Direct electrochemistry and electrocatalysis of glucose oxidase based poly(l-arginine)-multi-walled carbon nanotubes

Abstract

This paper reports a simple and fast approach for the construction of a novel glucose biosensor based on the electro polymerization of a poly-L-arginine film (P-L-Arg) onto functionalized multiwalled carbon nanotubes (f-MWCNTs)/glassy carbon electrode (GCE) via electrostatic attraction with glycoprotein glucose oxidase (GOx). The morphological and electrochemical properties of the prepared composite were studied by scanning electron microscopy, electrochemical impedance spectroscopy, cyclic voltammetry, X-ray photoelectron spectroscopy and Fourier transform infrared spectroscopy. The prepared GOx/P-L-Arg/f-MWCNTs film modified electrode shows a well defined reversible redox couple at a formal potential of −0.45 V (vs. AgCl) with significantly enhanced peak currents corresponding to the direct electrochemistry of the GOx. The direct electron transfer process is a surface-controlled electrode process with a high heterogeneous electron transfer rate constant (k_s) of 5.16 s⁻¹. Moreover, this modified electrode was demonstrated to be an efficient glucose biosensor by means of the reductive detection of oxygen consumption.

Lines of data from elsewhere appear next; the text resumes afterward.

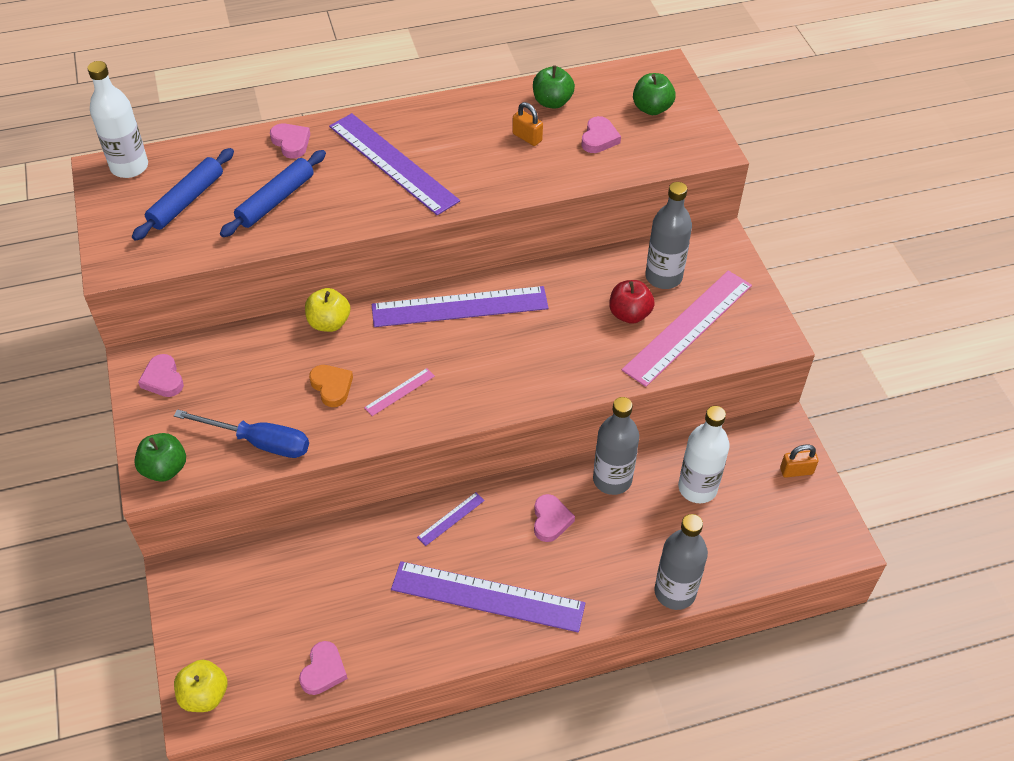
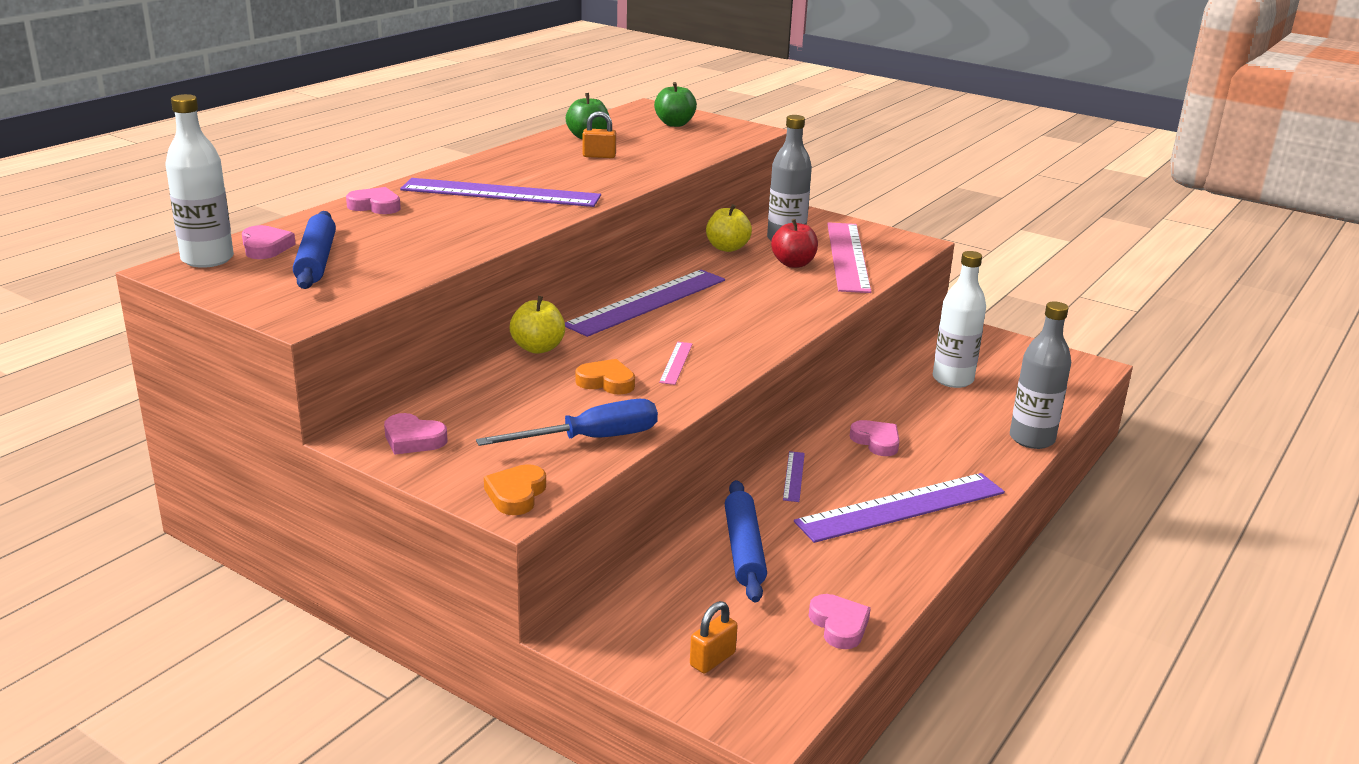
camera: 40 degrees left, 25 degrees down
green apple [134,433,186,482] -> orange heart [484,464,546,515]
yellow apple [174,660,228,712] -> yellow apple moved to [706,204,752,252]
blue rolling pin [220,150,326,237] -> blue rolling pin moved to [725,480,767,603]
pink heart [581,116,621,153] -> pink heart moved to [242,225,296,259]
grey bottle [593,397,639,495] -> none
orange padlock [780,444,818,478] -> orange padlock moved to [690,601,738,674]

The proposed biosensor possesses excellent analytical parameters for a wide linear range of glucose from 4.0 μM to 6 mM (a correlation coefficient of R² = 0.9918) with a 5 s response time. The sensitivity of the biosensor is found to be 48.86 μA cm⁻² mM⁻¹, its experimental detection limit is 0.1 μM (S/N = 3), the apparent K_m is calculated to be 2.2 mM and it also exhibits good storage stability for 25 days. The novel biosensor developed in this study exhibits a fast response, high stability and very good reproducibility.